What the task asks
Your answer should be each line of the entries that contains the word "expert", copied in full.

Dataset records
####

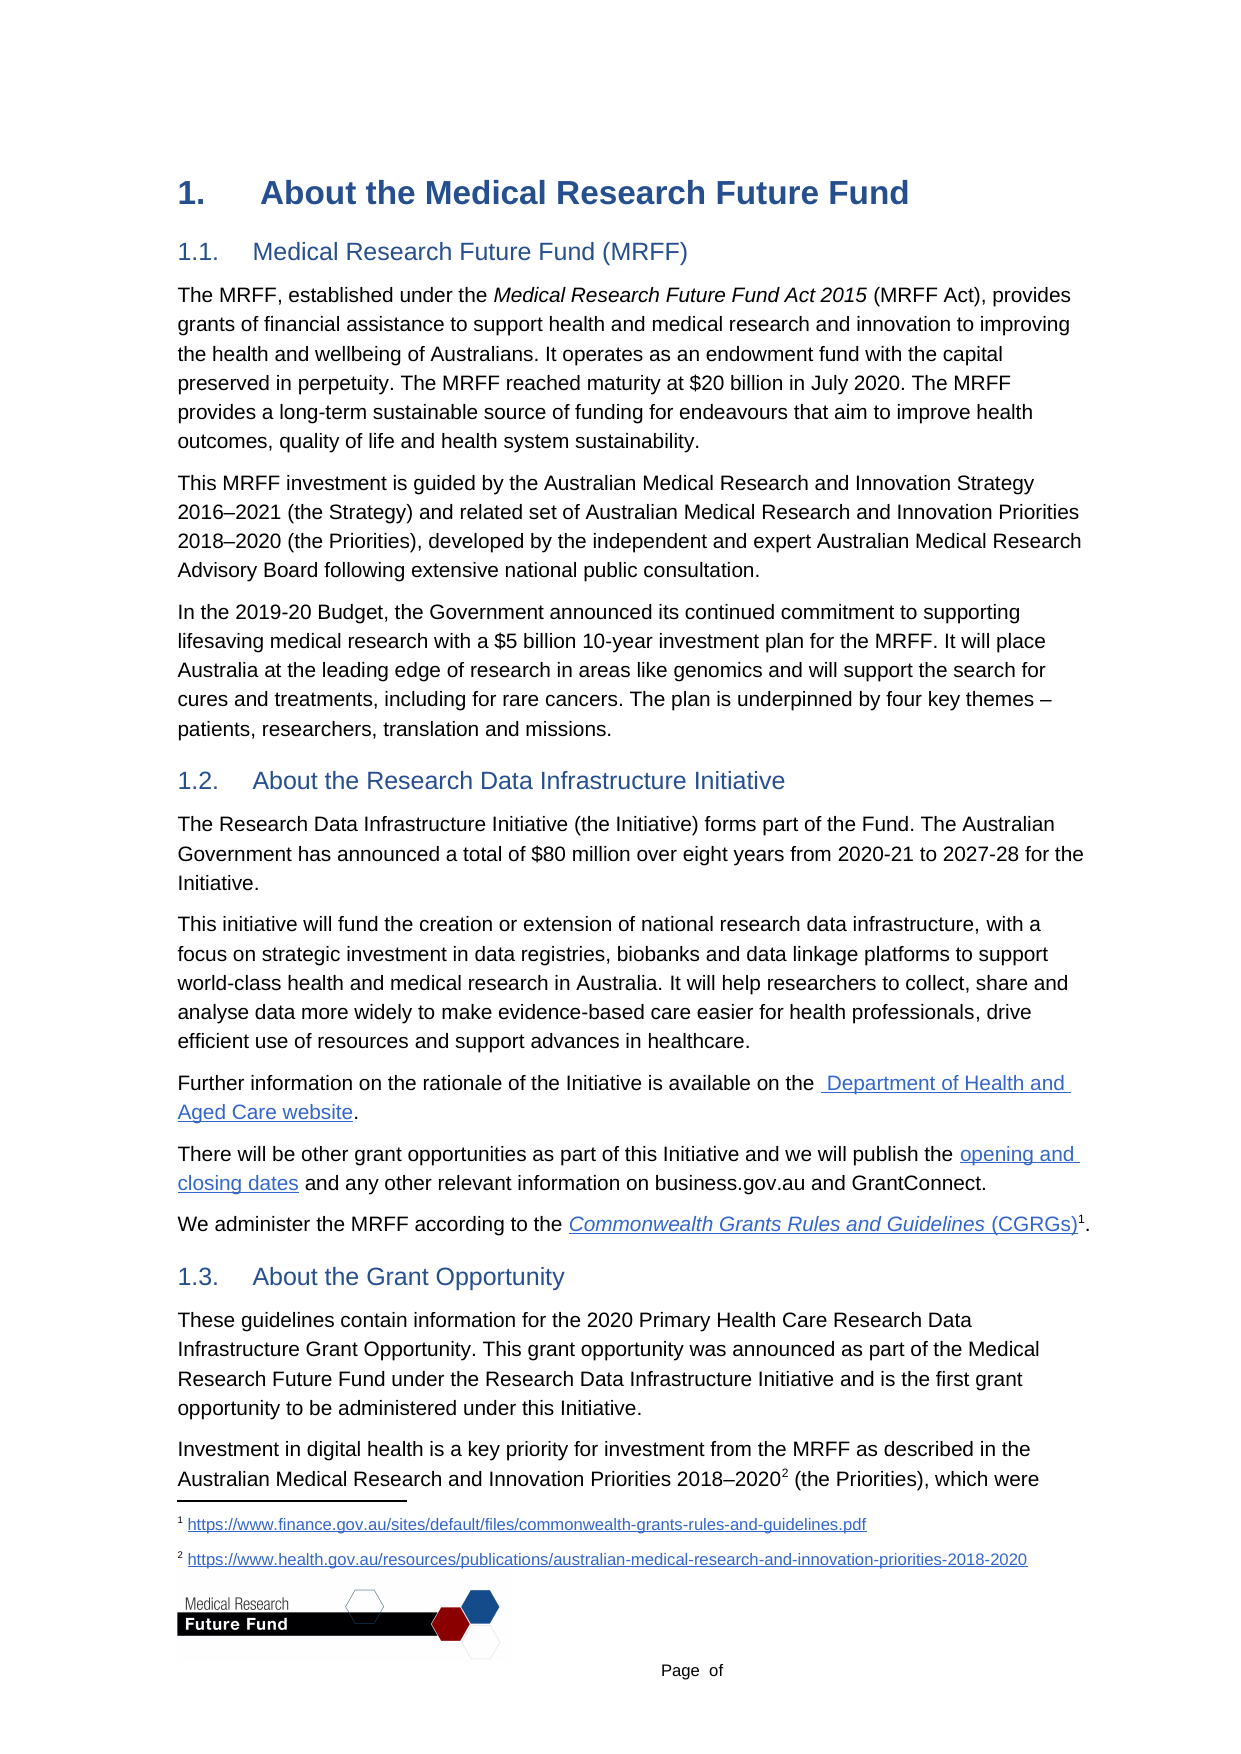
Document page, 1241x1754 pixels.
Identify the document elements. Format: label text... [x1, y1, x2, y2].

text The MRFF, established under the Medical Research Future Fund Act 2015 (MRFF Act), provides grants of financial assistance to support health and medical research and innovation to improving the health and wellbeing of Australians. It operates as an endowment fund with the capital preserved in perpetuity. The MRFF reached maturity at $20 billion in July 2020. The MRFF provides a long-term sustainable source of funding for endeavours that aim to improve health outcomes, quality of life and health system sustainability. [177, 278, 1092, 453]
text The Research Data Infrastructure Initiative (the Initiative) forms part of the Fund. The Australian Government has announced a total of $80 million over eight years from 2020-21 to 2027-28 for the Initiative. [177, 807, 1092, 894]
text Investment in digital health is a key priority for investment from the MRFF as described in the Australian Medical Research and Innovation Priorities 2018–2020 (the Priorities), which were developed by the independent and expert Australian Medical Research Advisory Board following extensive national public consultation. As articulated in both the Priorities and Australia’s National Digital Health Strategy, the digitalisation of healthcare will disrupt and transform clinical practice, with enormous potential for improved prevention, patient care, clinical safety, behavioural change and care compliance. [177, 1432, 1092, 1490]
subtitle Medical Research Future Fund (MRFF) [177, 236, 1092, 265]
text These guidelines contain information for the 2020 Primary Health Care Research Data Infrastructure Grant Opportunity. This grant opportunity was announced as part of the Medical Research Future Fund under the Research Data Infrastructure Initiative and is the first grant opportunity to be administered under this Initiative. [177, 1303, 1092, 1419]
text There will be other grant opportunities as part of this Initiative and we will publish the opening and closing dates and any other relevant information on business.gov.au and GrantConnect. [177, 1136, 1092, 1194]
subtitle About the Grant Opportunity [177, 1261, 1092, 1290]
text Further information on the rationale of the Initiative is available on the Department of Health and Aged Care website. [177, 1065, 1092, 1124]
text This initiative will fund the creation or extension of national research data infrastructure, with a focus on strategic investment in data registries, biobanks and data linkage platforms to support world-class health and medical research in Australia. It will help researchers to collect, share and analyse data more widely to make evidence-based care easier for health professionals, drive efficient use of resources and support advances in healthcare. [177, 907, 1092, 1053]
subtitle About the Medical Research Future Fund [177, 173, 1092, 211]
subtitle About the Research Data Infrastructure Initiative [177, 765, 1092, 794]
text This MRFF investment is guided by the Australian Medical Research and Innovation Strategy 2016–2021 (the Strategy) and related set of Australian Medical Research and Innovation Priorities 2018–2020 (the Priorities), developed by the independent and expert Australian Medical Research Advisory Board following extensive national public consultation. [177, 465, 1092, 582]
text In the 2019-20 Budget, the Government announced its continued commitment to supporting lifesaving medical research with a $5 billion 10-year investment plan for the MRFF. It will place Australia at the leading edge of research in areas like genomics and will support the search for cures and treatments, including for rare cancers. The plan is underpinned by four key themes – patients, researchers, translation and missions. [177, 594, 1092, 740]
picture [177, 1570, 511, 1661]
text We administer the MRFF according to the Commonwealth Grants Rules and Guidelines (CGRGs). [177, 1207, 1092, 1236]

####

Response area
text Investment in digital health is a key priority for investment from the MRFF as described in the Australian Medical Research and Innovation Priorities 2018–2020 (the Priorities), which were developed by the independent and expert Australian Medical Research Advisory Board following extensive national public consultation. As articulated in both the Priorities and Australia’s National Digital Health Strategy, the digitalisation of healthcare will disrupt and transform clinical practice, with enormous potential for improved prevention, patient care, clinical safety, behavioural change and care compliance. [177, 1432, 1092, 1490]
text This MRFF investment is guided by the Australian Medical Research and Innovation Strategy 2016–2021 (the Strategy) and related set of Australian Medical Research and Innovation Priorities 2018–2020 (the Priorities), developed by the independent and expert Australian Medical Research Advisory Board following extensive national public consultation. [177, 465, 1092, 582]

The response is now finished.